■ Data:

┌──

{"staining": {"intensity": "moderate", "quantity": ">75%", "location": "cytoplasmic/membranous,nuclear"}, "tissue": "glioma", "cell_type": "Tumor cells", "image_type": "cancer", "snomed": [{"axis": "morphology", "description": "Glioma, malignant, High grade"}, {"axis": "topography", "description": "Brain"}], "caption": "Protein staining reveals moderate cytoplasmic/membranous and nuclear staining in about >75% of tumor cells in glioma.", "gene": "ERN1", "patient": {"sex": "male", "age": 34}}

└──
┌──

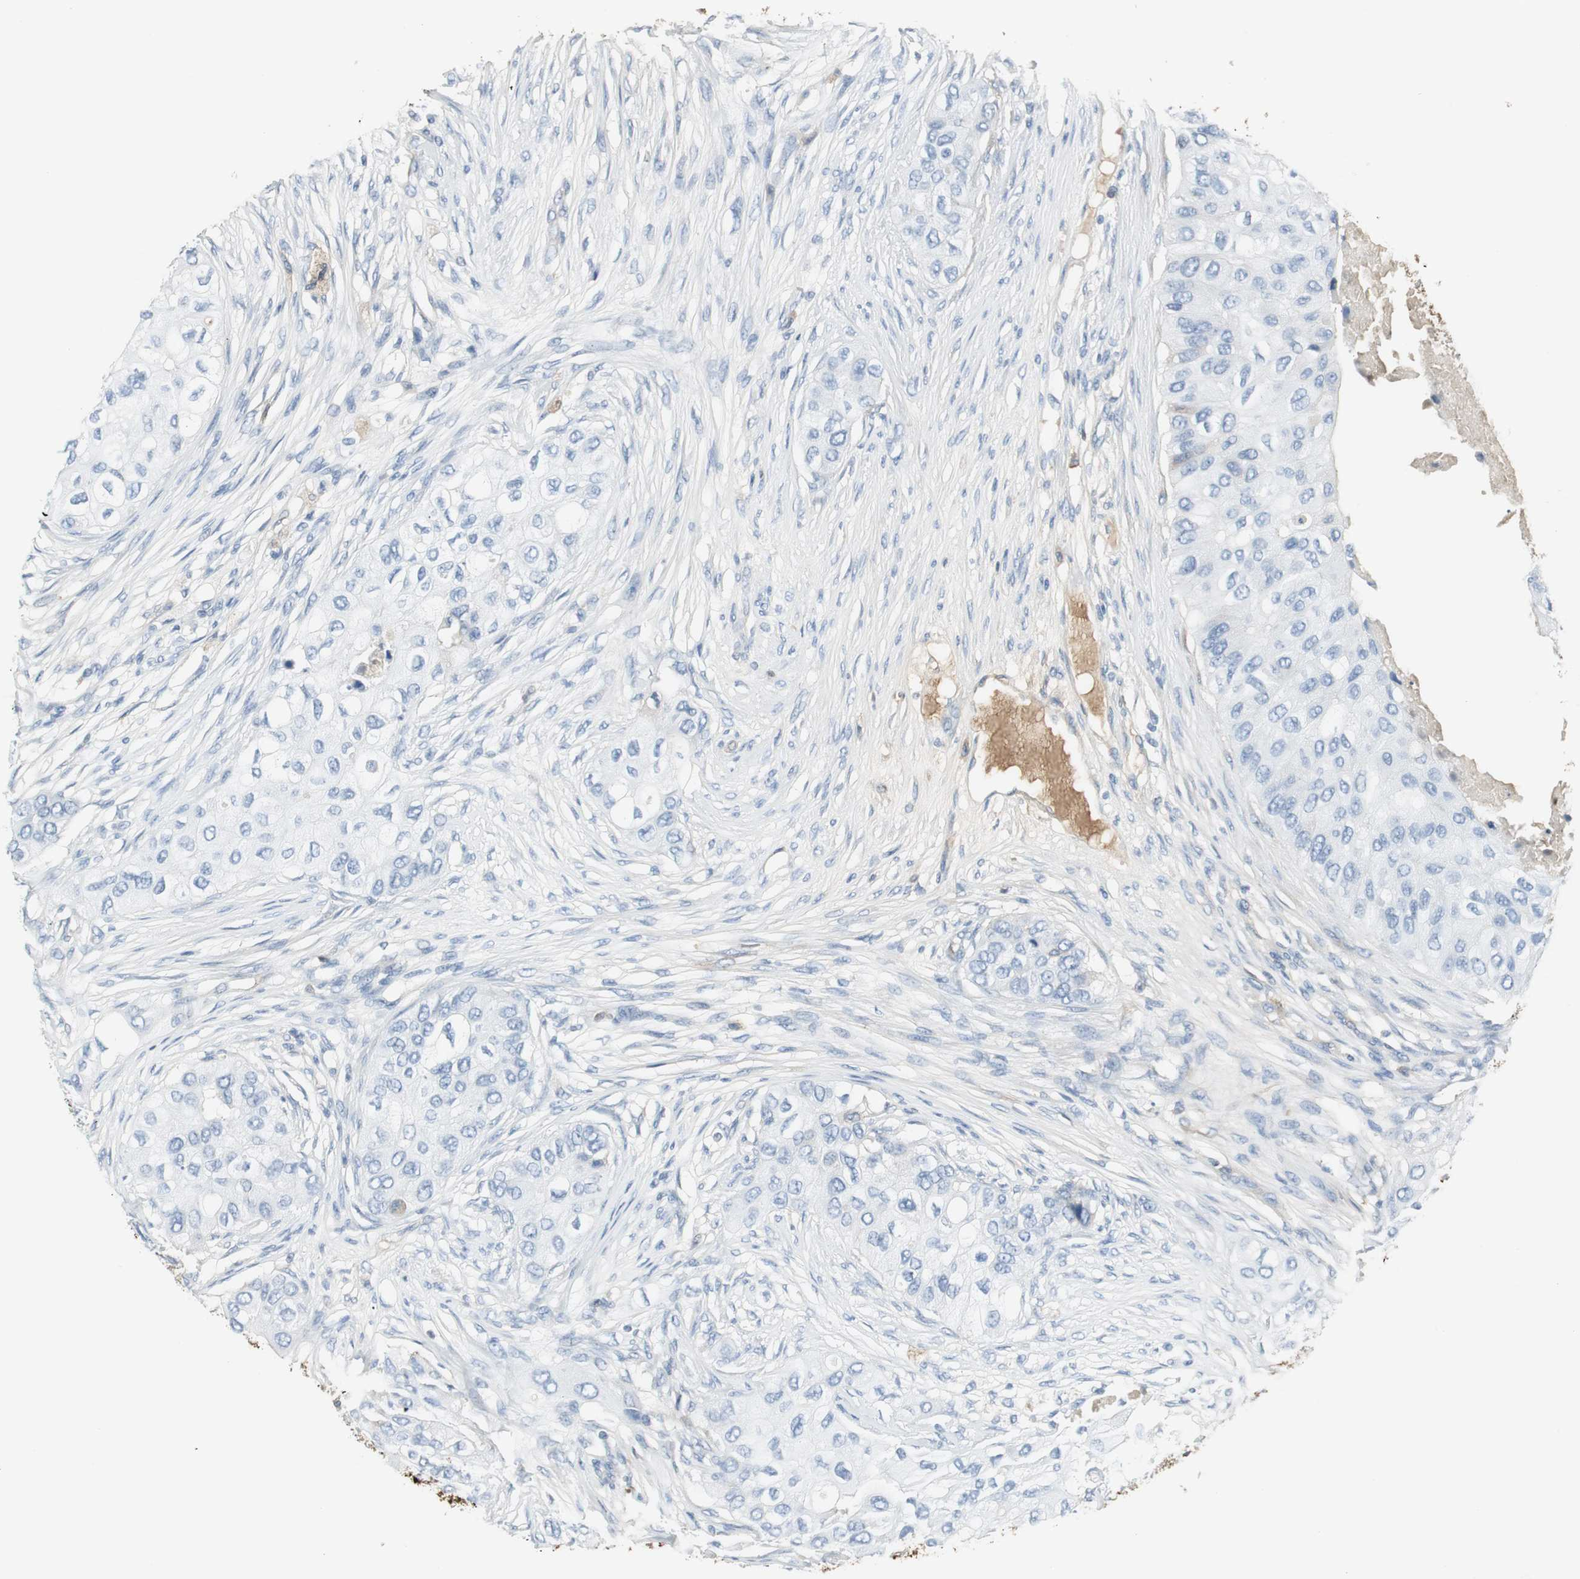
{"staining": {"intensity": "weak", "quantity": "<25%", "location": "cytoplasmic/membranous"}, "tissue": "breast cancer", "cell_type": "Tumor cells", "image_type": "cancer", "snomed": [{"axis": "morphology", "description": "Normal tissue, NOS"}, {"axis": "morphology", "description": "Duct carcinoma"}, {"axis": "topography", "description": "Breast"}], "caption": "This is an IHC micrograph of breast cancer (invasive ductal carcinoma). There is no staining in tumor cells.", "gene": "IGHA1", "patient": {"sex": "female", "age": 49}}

└──
┌──

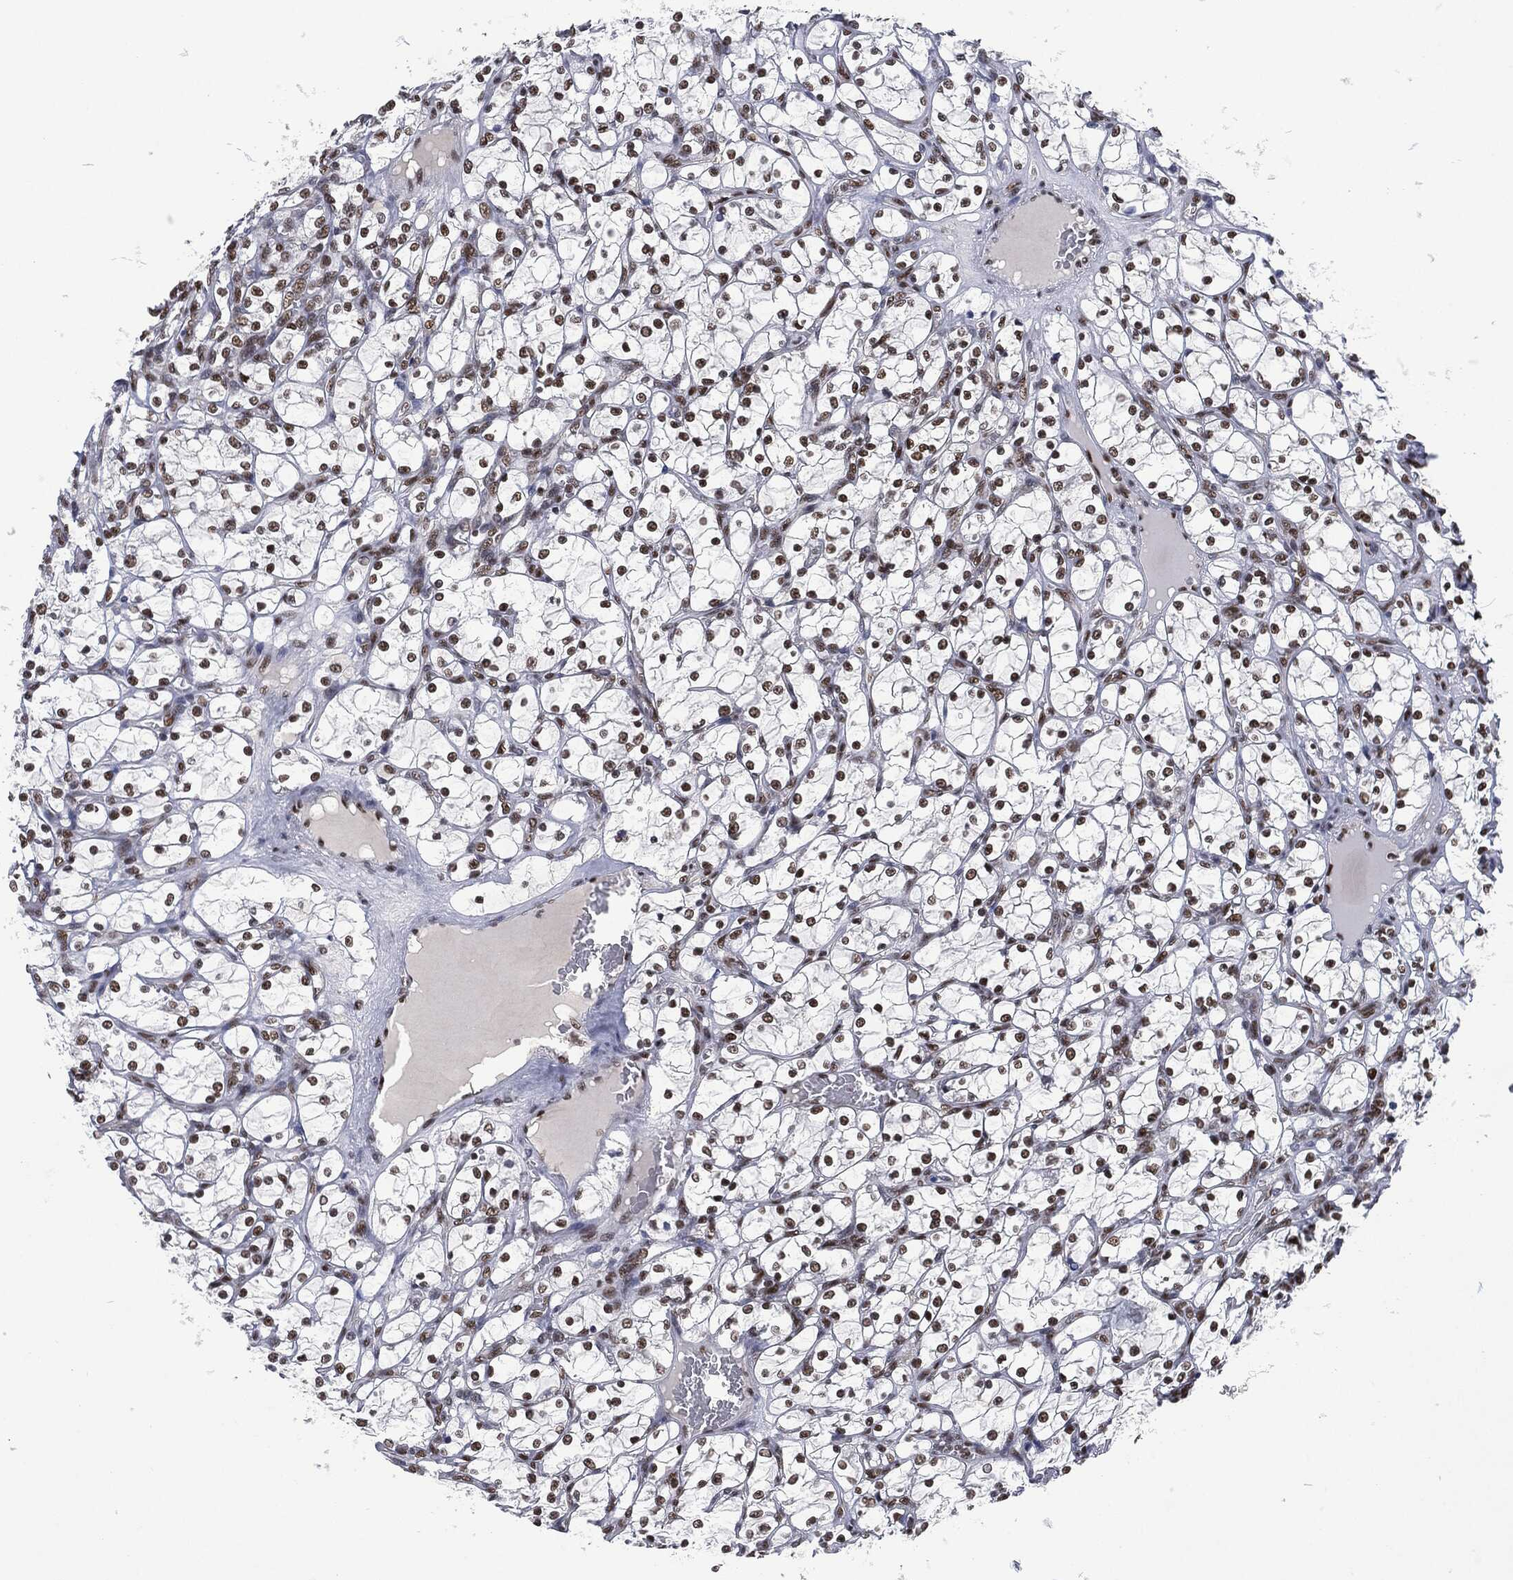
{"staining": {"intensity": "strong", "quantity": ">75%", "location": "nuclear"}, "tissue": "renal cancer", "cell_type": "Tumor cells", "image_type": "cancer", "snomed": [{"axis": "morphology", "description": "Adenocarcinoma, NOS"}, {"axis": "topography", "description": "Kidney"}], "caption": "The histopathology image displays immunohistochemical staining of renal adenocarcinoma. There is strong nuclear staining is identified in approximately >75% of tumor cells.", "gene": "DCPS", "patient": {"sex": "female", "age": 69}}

└──

■ Aim of the exercise:
How many lines of the records contain the word "cytoplasmic"? Reply with the number and nothing else.

■ Result of this exercise:
2